Stored items ▸
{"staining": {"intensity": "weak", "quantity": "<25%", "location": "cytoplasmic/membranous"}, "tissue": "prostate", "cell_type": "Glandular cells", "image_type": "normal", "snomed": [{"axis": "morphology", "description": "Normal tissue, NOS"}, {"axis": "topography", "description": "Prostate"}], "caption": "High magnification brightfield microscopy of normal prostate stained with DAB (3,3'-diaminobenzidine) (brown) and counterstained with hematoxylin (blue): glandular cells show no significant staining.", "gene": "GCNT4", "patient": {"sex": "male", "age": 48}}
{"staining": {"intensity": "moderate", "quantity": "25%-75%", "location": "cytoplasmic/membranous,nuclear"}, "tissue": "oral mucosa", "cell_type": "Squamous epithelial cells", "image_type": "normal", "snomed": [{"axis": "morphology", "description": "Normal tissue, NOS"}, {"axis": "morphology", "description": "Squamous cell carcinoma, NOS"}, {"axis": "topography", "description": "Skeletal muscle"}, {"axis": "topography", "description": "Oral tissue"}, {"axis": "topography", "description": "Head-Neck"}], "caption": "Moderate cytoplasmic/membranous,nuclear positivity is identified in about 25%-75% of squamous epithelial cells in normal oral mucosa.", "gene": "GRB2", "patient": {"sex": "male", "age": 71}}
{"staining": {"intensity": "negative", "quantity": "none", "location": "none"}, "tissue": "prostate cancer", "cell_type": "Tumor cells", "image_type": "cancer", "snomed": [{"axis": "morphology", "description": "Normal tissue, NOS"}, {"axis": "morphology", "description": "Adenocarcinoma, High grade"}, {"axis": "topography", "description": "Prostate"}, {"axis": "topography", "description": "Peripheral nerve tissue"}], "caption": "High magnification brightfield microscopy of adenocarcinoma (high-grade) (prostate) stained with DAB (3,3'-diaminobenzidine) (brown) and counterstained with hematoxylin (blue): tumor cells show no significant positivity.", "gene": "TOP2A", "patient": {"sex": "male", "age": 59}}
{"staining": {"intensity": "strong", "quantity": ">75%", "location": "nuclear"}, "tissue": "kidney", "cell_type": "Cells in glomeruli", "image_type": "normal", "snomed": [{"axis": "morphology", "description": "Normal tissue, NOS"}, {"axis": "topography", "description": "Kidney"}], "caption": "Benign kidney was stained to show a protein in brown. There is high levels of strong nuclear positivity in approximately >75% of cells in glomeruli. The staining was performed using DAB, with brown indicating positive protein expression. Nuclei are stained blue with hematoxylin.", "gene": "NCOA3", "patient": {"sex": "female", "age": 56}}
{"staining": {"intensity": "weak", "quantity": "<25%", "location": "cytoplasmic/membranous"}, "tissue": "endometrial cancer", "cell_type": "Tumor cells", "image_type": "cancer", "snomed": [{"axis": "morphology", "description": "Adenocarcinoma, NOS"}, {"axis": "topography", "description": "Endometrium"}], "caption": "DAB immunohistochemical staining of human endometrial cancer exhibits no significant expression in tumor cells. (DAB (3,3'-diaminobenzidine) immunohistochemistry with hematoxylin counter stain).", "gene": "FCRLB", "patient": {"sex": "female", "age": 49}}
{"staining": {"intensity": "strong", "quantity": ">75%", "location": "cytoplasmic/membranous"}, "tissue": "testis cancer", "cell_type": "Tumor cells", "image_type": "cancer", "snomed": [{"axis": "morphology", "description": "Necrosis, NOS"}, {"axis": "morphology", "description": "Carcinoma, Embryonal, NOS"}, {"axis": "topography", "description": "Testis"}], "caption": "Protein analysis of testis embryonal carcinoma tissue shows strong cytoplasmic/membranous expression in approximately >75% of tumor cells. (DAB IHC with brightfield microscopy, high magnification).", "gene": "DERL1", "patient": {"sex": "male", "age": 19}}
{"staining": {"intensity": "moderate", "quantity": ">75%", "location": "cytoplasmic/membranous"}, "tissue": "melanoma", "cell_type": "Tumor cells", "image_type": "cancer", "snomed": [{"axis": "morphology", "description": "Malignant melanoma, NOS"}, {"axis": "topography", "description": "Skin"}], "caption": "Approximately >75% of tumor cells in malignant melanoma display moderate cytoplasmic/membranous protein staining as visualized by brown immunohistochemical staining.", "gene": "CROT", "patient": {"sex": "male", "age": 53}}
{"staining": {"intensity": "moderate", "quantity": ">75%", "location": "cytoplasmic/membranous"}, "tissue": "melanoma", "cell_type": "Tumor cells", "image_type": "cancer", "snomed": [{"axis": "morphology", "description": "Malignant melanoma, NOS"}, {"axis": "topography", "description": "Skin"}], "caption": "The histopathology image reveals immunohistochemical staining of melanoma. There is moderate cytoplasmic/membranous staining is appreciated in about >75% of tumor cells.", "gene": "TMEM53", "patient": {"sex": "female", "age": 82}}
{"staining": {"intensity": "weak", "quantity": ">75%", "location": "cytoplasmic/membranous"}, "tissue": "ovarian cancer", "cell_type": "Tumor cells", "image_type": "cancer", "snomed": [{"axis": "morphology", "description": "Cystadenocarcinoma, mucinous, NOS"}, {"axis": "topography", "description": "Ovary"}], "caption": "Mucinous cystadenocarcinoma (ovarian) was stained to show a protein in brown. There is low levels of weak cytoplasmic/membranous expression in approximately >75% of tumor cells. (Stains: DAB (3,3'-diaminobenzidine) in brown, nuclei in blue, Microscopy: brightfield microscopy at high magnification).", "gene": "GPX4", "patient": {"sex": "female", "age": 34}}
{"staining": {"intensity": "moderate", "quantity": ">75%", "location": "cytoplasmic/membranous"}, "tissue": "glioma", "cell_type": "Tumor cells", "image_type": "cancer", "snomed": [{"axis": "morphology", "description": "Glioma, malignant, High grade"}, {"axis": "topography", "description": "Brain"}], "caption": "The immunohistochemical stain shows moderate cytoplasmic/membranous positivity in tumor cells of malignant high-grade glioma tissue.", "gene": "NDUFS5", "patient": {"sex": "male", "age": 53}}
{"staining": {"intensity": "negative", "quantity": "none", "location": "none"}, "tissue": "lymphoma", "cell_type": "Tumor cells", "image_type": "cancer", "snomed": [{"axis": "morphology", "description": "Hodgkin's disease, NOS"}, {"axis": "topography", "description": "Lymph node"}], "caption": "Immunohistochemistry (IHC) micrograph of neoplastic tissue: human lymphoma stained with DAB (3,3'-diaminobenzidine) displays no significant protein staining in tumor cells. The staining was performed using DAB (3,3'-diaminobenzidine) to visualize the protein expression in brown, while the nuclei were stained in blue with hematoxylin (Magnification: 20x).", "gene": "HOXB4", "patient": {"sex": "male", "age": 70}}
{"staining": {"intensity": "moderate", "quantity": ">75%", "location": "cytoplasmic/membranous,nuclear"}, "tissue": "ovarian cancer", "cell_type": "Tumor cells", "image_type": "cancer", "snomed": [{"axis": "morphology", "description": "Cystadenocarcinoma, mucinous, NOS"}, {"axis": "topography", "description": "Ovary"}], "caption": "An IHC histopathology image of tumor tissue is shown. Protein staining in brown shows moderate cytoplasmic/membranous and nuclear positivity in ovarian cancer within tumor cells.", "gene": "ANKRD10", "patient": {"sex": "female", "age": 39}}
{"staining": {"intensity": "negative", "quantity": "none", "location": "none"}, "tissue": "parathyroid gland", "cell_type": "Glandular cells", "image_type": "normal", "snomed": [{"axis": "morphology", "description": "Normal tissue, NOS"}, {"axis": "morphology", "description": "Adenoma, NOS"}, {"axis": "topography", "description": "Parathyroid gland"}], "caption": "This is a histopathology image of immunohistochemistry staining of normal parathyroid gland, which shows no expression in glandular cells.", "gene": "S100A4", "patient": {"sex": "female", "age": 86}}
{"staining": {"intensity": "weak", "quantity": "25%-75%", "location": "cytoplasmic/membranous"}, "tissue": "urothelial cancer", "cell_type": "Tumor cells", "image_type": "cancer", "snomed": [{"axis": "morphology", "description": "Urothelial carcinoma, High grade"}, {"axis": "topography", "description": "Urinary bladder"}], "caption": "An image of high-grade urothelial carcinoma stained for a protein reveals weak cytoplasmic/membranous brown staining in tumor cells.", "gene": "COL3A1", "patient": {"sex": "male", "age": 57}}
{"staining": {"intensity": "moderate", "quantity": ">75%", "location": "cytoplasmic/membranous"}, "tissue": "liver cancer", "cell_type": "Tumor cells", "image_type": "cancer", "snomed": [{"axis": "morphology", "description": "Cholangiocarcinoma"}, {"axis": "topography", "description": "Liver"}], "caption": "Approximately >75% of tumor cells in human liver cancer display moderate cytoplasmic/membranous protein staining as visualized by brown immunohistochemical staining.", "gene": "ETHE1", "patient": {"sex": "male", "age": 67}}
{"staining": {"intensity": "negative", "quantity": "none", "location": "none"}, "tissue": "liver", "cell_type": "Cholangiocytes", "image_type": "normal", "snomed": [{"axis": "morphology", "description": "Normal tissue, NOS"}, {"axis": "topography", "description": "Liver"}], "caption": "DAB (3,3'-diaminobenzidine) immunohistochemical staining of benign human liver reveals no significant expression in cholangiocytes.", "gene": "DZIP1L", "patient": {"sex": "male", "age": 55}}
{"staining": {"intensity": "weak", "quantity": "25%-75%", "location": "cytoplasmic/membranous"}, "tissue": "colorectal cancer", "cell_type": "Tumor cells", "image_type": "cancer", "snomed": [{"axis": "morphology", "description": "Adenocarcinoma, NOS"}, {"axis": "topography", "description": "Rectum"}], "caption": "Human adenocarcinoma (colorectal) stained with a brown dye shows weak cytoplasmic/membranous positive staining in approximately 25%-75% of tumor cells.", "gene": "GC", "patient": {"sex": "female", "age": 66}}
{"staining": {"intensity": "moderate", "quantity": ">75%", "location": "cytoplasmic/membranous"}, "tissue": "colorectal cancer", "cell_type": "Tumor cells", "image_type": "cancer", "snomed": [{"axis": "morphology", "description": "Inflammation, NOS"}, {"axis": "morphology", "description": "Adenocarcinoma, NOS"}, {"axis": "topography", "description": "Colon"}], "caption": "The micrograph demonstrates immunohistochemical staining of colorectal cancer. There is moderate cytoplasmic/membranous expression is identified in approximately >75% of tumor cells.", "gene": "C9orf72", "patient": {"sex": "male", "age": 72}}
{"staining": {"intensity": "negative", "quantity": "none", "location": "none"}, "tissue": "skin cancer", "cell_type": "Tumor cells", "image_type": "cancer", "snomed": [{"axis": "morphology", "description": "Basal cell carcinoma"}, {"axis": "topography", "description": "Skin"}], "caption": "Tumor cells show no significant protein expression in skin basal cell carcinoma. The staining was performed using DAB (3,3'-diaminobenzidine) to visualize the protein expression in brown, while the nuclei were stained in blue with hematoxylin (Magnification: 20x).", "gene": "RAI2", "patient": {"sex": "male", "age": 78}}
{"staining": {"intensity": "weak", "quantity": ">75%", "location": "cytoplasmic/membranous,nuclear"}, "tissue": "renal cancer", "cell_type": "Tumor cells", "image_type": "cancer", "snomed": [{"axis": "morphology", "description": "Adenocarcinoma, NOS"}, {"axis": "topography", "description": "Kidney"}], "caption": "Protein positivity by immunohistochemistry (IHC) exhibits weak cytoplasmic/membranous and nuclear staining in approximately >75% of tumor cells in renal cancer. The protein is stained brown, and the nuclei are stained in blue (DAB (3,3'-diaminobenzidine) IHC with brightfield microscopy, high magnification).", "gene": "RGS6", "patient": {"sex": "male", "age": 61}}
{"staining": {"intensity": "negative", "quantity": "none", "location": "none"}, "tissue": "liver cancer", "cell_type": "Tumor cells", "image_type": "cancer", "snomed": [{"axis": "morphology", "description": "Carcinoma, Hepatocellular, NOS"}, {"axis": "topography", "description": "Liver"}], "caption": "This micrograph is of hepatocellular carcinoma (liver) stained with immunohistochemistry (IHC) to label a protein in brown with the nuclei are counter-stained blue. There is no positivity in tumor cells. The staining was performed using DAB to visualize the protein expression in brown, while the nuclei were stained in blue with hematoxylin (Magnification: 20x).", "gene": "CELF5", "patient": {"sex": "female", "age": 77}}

The problem ▸
Using the data above, extract exactly the lines from the one that holds "cells in malignant" to the one that holds "histopathology image reveals", both ends included, and no others.

Completed task ▸
{"staining": {"intensity": "moderate", "quantity": ">75%", "location": "cytoplasmic/membranous"}, "tissue": "melanoma", "cell_type": "Tumor cells", "image_type": "cancer", "snomed": [{"axis": "morphology", "description": "Malignant melanoma, NOS"}, {"axis": "topography", "description": "Skin"}], "caption": "Approximately >75% of tumor cells in malignant melanoma display moderate cytoplasmic/membranous protein staining as visualized by brown immunohistochemical staining.", "gene": "CROT", "patient": {"sex": "male", "age": 53}}
{"staining": {"intensity": "moderate", "quantity": ">75%", "location": "cytoplasmic/membranous"}, "tissue": "melanoma", "cell_type": "Tumor cells", "image_type": "cancer", "snomed": [{"axis": "morphology", "description": "Malignant melanoma, NOS"}, {"axis": "topography", "description": "Skin"}], "caption": "The histopathology image reveals immunohistochemical staining of melanoma. There is moderate cytoplasmic/membranous staining is appreciated in about >75% of tumor cells.", "gene": "TMEM53", "patient": {"sex": "female", "age": 82}}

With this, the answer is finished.